February 25, 2009 | Source: New York Times

Two British scientists have recently suggested that spending all day, and much of the night networking on a computer might in fact be bad for your body and your brain.

Susan Greenfield, a neuroscientist at the University of Oxford, said her fear is that “these technologies are infantilizing the brain into the state of small children who are attracted by buzzing noises and bright lights, who have a small attention span and who live for the moment….

“If the young brain is exposed from the outset to a world of fast action and reaction, of instant new screen images flashing up with the press of a key, such rapid interchange might accustom the brain to operate over such timescales….
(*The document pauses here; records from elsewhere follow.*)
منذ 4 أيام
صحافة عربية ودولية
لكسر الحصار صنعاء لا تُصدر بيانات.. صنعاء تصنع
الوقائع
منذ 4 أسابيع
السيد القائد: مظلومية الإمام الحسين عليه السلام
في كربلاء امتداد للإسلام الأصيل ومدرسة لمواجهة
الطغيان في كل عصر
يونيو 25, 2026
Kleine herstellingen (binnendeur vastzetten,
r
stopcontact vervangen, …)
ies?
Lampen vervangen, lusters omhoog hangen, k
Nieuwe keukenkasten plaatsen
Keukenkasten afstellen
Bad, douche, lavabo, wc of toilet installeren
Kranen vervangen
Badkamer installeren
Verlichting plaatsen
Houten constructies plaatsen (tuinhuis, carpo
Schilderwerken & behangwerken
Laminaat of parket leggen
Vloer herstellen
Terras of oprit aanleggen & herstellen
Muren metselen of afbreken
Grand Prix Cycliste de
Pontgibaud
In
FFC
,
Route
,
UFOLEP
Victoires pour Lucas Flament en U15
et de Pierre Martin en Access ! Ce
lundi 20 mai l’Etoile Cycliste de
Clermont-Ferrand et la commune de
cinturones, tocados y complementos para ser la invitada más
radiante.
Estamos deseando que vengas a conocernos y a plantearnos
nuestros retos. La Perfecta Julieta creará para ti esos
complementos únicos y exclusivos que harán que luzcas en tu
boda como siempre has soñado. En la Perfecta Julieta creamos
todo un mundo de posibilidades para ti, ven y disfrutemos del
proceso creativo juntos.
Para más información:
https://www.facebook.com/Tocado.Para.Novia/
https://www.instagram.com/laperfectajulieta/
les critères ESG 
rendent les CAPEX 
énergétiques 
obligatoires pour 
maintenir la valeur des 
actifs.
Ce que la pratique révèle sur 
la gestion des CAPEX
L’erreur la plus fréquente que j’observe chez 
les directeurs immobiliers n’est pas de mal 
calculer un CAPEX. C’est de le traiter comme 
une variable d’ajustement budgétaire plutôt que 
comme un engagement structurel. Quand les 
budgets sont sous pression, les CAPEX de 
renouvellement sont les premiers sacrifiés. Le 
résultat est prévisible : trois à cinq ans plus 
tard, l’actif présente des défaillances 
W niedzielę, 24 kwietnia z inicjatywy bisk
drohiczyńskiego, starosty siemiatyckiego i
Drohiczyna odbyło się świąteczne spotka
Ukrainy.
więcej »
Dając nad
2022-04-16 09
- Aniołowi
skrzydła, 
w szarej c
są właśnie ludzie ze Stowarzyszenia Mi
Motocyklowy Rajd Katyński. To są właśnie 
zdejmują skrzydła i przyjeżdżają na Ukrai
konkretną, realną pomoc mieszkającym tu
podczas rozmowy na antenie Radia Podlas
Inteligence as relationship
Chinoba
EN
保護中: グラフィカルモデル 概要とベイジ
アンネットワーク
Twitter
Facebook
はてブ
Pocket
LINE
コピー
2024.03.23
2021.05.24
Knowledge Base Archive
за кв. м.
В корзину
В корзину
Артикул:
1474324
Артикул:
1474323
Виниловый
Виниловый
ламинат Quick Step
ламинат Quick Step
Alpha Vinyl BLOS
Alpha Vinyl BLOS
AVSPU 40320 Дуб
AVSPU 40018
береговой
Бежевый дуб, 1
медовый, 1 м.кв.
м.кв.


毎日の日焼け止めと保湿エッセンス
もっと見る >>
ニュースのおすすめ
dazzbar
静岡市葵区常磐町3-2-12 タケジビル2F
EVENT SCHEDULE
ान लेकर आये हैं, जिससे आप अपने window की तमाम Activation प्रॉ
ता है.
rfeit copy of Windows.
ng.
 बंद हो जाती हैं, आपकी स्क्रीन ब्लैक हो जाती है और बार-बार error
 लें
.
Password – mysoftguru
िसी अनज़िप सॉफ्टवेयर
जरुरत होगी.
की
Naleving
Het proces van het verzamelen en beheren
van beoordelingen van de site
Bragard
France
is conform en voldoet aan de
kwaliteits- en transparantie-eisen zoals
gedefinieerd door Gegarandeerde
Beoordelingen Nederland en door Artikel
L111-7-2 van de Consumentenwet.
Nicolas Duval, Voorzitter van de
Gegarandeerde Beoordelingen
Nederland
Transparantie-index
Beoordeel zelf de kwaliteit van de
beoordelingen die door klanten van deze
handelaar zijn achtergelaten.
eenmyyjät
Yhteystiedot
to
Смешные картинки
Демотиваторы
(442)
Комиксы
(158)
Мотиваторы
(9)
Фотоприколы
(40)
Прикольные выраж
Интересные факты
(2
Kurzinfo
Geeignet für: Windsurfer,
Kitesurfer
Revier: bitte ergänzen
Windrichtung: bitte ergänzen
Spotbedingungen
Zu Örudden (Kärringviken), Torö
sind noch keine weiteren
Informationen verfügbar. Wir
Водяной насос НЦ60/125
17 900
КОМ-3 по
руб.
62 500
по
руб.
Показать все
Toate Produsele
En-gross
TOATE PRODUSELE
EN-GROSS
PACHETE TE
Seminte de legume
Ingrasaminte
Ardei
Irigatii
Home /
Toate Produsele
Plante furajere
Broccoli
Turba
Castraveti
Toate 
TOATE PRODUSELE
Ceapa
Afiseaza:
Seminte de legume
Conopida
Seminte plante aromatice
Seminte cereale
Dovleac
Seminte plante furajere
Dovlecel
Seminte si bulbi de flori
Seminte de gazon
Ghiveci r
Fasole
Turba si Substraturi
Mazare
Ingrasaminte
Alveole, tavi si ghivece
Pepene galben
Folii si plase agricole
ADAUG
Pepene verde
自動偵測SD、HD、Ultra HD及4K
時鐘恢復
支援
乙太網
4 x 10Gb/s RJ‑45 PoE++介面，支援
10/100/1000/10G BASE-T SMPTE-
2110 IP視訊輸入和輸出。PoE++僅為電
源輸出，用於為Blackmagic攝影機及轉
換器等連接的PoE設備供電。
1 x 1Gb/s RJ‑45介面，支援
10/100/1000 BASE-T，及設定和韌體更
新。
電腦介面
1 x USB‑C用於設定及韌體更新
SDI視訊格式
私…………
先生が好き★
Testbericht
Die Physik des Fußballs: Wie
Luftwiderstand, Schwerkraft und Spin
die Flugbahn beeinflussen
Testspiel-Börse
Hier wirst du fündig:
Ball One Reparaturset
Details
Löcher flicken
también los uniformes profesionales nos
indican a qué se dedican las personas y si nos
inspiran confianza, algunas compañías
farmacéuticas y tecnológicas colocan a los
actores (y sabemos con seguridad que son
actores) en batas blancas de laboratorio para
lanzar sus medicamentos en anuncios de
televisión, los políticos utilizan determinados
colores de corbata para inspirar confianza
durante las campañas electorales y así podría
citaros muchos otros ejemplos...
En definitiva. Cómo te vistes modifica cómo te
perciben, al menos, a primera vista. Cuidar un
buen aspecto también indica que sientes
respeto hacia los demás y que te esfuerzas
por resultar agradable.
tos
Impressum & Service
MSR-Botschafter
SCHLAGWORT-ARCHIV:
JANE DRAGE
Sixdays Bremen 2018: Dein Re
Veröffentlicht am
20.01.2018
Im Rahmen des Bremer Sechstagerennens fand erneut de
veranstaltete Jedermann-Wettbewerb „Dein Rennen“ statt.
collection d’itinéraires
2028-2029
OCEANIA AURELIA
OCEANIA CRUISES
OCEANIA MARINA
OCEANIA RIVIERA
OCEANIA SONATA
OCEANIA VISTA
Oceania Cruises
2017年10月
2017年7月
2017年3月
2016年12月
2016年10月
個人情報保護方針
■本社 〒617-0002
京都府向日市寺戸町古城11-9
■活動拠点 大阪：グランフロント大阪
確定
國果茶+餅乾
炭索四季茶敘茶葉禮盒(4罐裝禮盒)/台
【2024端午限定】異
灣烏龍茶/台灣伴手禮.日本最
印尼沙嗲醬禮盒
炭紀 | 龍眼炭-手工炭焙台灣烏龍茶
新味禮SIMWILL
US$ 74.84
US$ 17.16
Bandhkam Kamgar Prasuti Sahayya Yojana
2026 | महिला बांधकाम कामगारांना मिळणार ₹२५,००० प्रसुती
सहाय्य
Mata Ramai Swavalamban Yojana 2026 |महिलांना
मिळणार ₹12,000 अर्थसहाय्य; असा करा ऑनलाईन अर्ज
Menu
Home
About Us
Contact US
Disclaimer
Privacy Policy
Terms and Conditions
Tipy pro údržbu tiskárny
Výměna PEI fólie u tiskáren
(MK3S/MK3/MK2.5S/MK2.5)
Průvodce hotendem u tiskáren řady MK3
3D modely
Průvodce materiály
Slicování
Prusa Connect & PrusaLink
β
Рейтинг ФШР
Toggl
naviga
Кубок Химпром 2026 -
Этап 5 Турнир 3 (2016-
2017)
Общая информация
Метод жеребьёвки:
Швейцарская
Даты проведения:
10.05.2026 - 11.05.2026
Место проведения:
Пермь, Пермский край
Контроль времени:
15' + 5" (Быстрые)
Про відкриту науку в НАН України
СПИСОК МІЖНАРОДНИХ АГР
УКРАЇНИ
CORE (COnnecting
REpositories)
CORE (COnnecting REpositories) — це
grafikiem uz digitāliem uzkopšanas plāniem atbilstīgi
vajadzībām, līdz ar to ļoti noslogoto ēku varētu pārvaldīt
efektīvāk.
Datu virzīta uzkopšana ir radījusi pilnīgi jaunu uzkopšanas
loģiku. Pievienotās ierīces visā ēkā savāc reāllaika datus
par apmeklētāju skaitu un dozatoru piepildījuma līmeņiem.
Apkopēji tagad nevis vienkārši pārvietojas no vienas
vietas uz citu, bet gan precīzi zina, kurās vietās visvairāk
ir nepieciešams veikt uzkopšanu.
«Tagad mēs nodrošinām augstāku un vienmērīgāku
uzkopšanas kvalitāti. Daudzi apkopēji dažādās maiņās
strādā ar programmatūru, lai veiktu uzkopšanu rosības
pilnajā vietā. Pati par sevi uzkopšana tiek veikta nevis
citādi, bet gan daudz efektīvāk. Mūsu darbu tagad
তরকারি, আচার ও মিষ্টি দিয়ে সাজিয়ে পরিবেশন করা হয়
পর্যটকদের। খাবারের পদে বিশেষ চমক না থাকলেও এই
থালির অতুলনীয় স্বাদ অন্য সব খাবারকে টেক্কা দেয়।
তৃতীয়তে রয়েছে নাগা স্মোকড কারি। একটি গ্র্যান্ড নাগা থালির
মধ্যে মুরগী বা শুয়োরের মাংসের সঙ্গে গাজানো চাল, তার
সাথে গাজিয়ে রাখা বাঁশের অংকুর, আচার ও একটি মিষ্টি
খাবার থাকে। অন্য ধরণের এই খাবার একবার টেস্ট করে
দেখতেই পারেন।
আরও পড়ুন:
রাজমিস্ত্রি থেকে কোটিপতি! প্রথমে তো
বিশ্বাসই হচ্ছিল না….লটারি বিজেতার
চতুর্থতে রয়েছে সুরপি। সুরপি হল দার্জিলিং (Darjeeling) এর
“Real conversation in real time may eventually give way to these sanitized and easier screen dialogues, in much the same way as killing, skinning and butchering an animal to eat has been replaced by the convenience of packages of meat on the supermarket shelf. Perhaps future generations will recoil with similar horror at the messiness, unpredictability and immediate personal involvement of a three-dimensional, real-time interaction.”

Dr. Aric Sigman, a fellow of the Royal Society of Medicine, looked at “the biological implications of social networking,” concluding that “time that was previously spent interacting socially has increasingly been displaced by the virtual variety…social networking encourages us to ignore the social networks that form in our non-virtual communities…. The time we spend socializing electronically separates us from our physical networks.”